Story of the English - Helene Guerber |
Foremost among the barons who had sworn to uphold Matilda was Stephen, her cousin, a grandson of William the Conqueror. Yet Henry was no sooner dead than Stephen took possession of the throne. He also had himself crowned at Westminster, and was recognized as King of England by the pope.
Stephen's manners were very pleasant, so he soon made many friends. As he knew Matilda would want to wrest the sceptre from him, he tried to gain both rich and poor by making many promises. He told the poor that he would give them a charter, or new set of laws, and he granted the barons more freedom, and permission to build as many castles as they pleased.
As the death of the king had been sudden, Matilda, who was then on the Continent, was not at once able to take any measures to defend her rights. But she soon sent over to claim the throne, and as Stephen would not give it up, she induced her uncle, David, King of Scotland, to invade England.
This monarch marched into England before Stephen could summon an army to oppose him. But a brave priest in the north of England, seeing the danger, collected an army on the spot and sent it to meet David.
As there was no king present to read this army, the priest set up a standard in a chariot, and placed it in the midst of the army, telling the warriors it was their duty to defend their standard as loyally as their king. The battle which ensued has therefore been called the Battle of the Standard. The English were victors, but they bought complete peace from the Scots by giving them a large tract of land in the northern part of England.

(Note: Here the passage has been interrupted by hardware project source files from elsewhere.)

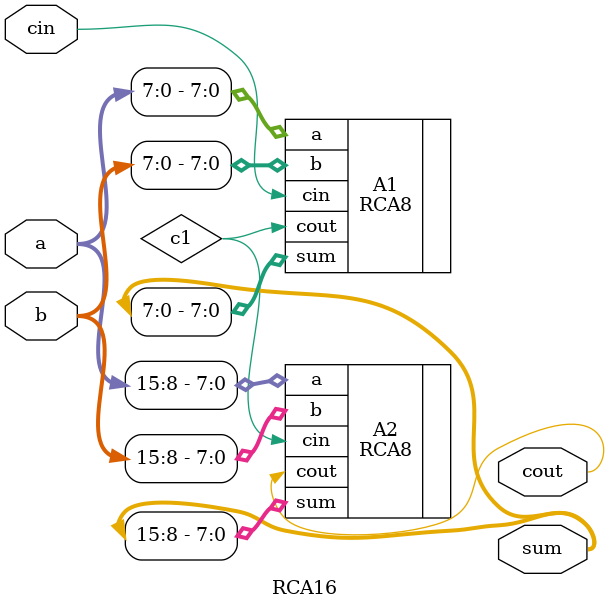
<source format=v>
`timescale 1ns / 1ps


module RCA16(a,b,cin,sum,cout);  

    input [15:0]a,b;
    input cin; 
    output [15:0]sum; 
    output cout;  
    
    wire c1; 
    RCA8 A1(.a(a[7:0]),.b(b[7:0]),.cin(cin),.sum(sum[7:0]),.cout(c1));
    RCA8 A2(.a(a[15:8]),.b(b[15:8]),.cin(c1),.sum(sum[15:8]),.cout(cout));

endmodule

</source>
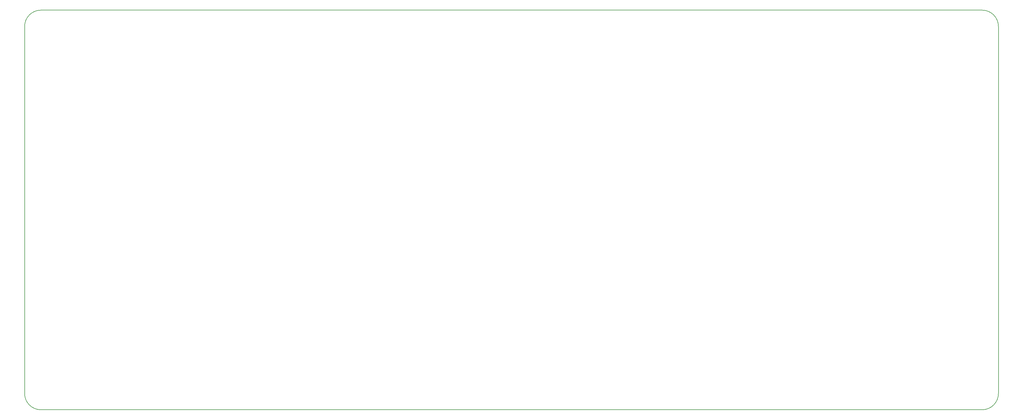
<source format=gbr>
G04 #@! TF.GenerationSoftware,KiCad,Pcbnew,(5.1.6)-1*
G04 #@! TF.CreationDate,2020-08-27T21:51:50+09:00*
G04 #@! TF.ProjectId,keyboard-layouter-playground,6b657962-6f61-4726-942d-6c61796f7574,rev?*
G04 #@! TF.SameCoordinates,Original*
G04 #@! TF.FileFunction,Profile,NP*
%FSLAX46Y46*%
G04 Gerber Fmt 4.6, Leading zero omitted, Abs format (unit mm)*
G04 Created by KiCad (PCBNEW (5.1.6)-1) date 2020-08-27 21:51:50*
%MOMM*%
%LPD*%
G01*
G04 APERTURE LIST*
G04 #@! TA.AperFunction,Profile*
%ADD10C,0.150000*%
G04 #@! TD*
G04 APERTURE END LIST*
D10*
X285750000Y-101600000D02*
G75*
G02*
X280670000Y-106680000I-5080000J0D01*
G01*
X-12700000Y-106680000D02*
G75*
G02*
X-17780000Y-101600000I0J5080000D01*
G01*
X-17780000Y12700000D02*
G75*
G02*
X-12700000Y17780000I5080000J0D01*
G01*
X280670000Y17780000D02*
G75*
G02*
X285750000Y12700000I0J-5080000D01*
G01*
X285750000Y-101600000D02*
X285750000Y12700000D01*
X-12700000Y-106680000D02*
X280670000Y-106680000D01*
X-17780000Y12700000D02*
X-17780000Y-101600000D01*
X280670000Y17780000D02*
X-12700000Y17780000D01*
M02*

</source>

Matilda, in the meantime, had been busy collecting an army, which, as she herself could not fight, and as her husband was dead, was commanded by one of her relatives, Robert of Gloucester. When this army appeared in England, many Norman barons joined it, because they were tired of Stephen, who had not kept his promises.
A civil war now broke out between Stephen's and Matilda's parties in England. The castles which were already standing were fortified and garrisoned, and many others were built on all sides. Under pretext of fighting for the king or the queen, as the case might be, the nobles living in these castles attacked one another, and burned and stole so freely that they are known as the robber barons.
Whenever Stephen found fault with these noblemen and tried to punish them, they joined Matilda's party; and soon the whole country was in an uproar. Stephen besieged Matilda in Bristol; but she escaped, collected another army, and met him again near Lincoln. Here Stephen was defeated and made a prisoner.
Matilda next rode in triumph to London, where she was named queen. But as she was haughty and violent-tempered, and kept pressing the people for money, which they were too poor to give her, they soon began to hate her. In their anger they drove her out of the city and forced her to take refuge in Winchester, where Stephen's brother came to besiege her.
Queen Matilda seems to have been fated to have narrow escapes, for she managed to pass out of this castle, and through the enemy's ranks, on the back of a fleet horse. But Robert of Gloucester, less lucky, was captured by Stephen's party, who refused to set him free unless Matilda would give them Stephen himself in exchange.
Stephen and Robert of Gloucester, therefore, changed places, and the war was renewed. Matilda, cornered again, now slipped through the hands of her enemies by pretending to be a corpse, and being carried out in a horse-litter.
Stephen, who had sworn never to give up until she was his prisoner, now besieged her in the Castle of Oxford, where, in spite of scant rations, the garrison held out until midwinter and until snow covered the ground. When Matilda saw that her brave defenders could not hold out much longer, she planned a bold escape. Clad in white from head to foot, so as not to be discovered against a snowy background, she crept out of the castle one dark night with three knights, crossed the river on the ice, and, walking six miles, came to a place of safety.
Here she met Robert of Gloucester, with Prince Henry, her eldest son, and the war went on for some time longer. But Matilda's energy was nearly exhausted, and, disheartened by the death of her chief supporter, Robert of Gloucester, she finally went back to Normandy. Then Prince Henry carried on the war alone; and in the year 1153, after eighteen years of civil war, he agreed, at the treaty of Wallingford, to leave the crown to Stephen as long as the latter lived, provided it should pass on to him at the king's death.